> To do
Lay out the lines below as a JSON list of strings, one string per line, skipping blank lines and leaving out the pictures.

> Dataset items
_ _ _ _

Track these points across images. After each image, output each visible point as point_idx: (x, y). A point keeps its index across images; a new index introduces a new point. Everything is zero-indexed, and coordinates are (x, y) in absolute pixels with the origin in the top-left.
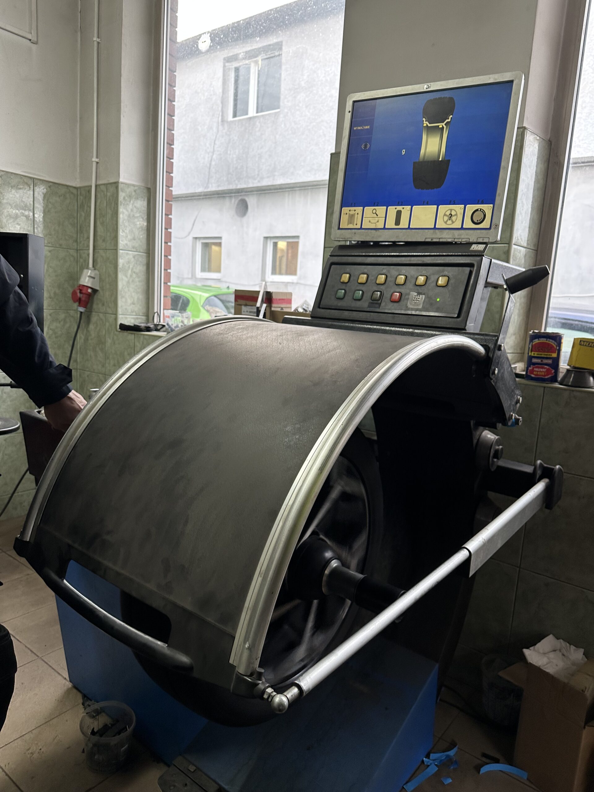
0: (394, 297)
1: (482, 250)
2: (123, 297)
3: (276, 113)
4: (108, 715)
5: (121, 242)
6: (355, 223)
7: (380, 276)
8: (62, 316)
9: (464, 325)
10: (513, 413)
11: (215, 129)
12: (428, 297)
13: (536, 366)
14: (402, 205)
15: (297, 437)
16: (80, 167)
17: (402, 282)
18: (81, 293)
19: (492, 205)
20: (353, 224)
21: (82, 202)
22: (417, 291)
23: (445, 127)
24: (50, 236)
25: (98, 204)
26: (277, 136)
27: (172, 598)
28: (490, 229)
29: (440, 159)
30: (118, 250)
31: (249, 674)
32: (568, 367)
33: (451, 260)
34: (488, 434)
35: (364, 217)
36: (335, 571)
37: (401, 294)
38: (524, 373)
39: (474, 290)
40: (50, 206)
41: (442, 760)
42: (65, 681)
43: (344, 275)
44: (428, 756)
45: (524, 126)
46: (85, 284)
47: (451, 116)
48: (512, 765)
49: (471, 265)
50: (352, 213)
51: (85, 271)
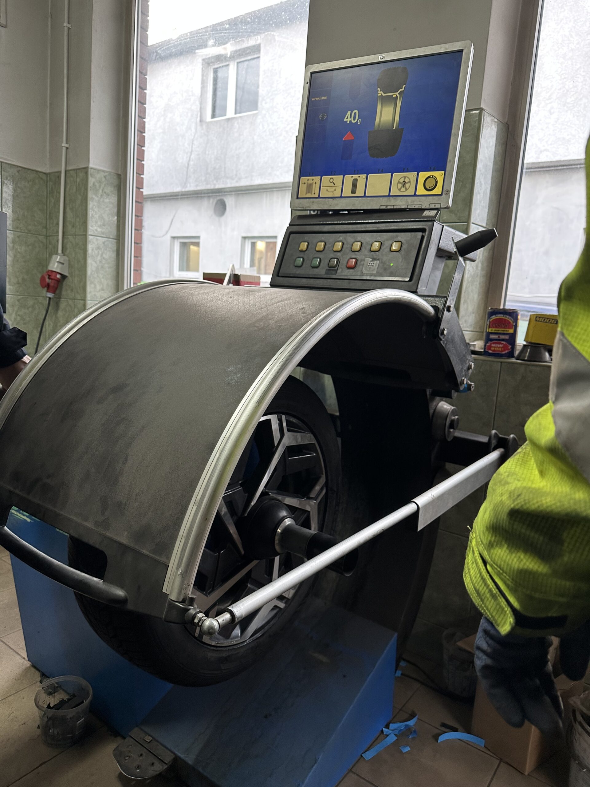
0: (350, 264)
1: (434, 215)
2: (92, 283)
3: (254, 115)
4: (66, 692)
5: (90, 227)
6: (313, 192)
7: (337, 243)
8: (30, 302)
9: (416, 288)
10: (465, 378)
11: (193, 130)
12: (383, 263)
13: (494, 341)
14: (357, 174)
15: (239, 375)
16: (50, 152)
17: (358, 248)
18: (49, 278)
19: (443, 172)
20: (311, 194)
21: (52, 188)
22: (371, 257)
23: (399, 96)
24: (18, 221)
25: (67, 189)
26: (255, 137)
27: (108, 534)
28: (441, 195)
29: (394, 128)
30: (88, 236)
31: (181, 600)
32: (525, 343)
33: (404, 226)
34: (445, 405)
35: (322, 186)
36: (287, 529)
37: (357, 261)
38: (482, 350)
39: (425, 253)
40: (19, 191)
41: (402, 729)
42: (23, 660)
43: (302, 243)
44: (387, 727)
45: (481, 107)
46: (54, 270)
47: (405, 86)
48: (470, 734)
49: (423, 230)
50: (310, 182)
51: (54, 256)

_ _ _ _

> Solved problem
[
  "Track these points across images. After each image, output each visible point as point_idx: (x, y). A point keeps its index across images; a new index introduces a new point. Everything is zero-indexed, and coordinates are (x, y) in absolute pixels with the origin in the top-left.",
  "0: (394, 297)",
  "1: (482, 250)",
  "2: (123, 297)",
  "3: (276, 113)",
  "4: (108, 715)",
  "5: (121, 242)",
  "6: (355, 223)",
  "7: (380, 276)",
  "8: (62, 316)",
  "9: (464, 325)",
  "10: (513, 413)",
  "11: (215, 129)",
  "12: (428, 297)",
  "13: (536, 366)",
  "14: (402, 205)",
  "15: (297, 437)",
  "16: (80, 167)",
  "17: (402, 282)",
  "18: (81, 293)",
  "19: (492, 205)",
  "20: (353, 224)",
  "21: (82, 202)",
  "22: (417, 291)",
  "23: (445, 127)",
  "24: (50, 236)",
  "25: (98, 204)",
  "26: (277, 136)",
  "27: (172, 598)",
  "28: (490, 229)",
  "29: (440, 159)",
  "30: (118, 250)",
  "31: (249, 674)",
  "32: (568, 367)",
  "33: (451, 260)",
  "34: (488, 434)",
  "35: (364, 217)",
  "36: (335, 571)",
  "37: (401, 294)",
  "38: (524, 373)",
  "39: (474, 290)",
  "40: (50, 206)",
  "41: (442, 760)",
  "42: (65, 681)",
  "43: (344, 275)",
  "44: (428, 756)",
  "45: (524, 126)",
  "46: (85, 284)",
  "47: (451, 116)",
  "48: (512, 765)",
  "49: (471, 265)",
  "50: (352, 213)",
  "51: (85, 271)",
  "0: (350, 264)",
  "1: (434, 215)",
  "2: (92, 283)",
  "3: (254, 115)",
  "4: (66, 692)",
  "5: (90, 227)",
  "6: (313, 192)",
  "7: (337, 243)",
  "8: (30, 302)",
  "9: (416, 288)",
  "10: (465, 378)",
  "11: (193, 130)",
  "12: (383, 263)",
  "13: (494, 341)",
  "14: (357, 174)",
  "15: (239, 375)",
  "16: (50, 152)",
  "17: (358, 248)",
  "18: (49, 278)",
  "19: (443, 172)",
  "20: (311, 194)",
  "21: (52, 188)",
  "22: (371, 257)",
  "23: (399, 96)",
  "24: (18, 221)",
  "25: (67, 189)",
  "26: (255, 137)",
  "27: (108, 534)",
  "28: (441, 195)",
  "29: (394, 128)",
  "30: (88, 236)",
  "31: (181, 600)",
  "32: (525, 343)",
  "33: (404, 226)",
  "34: (445, 405)",
  "35: (322, 186)",
  "36: (287, 529)",
  "37: (357, 261)",
  "38: (482, 350)",
  "39: (425, 253)",
  "40: (19, 191)",
  "41: (402, 729)",
  "42: (23, 660)",
  "43: (302, 243)",
  "44: (387, 727)",
  "45: (481, 107)",
  "46: (54, 270)",
  "47: (405, 86)",
  "48: (470, 734)",
  "49: (423, 230)",
  "50: (310, 182)",
  "51: (54, 256)"
]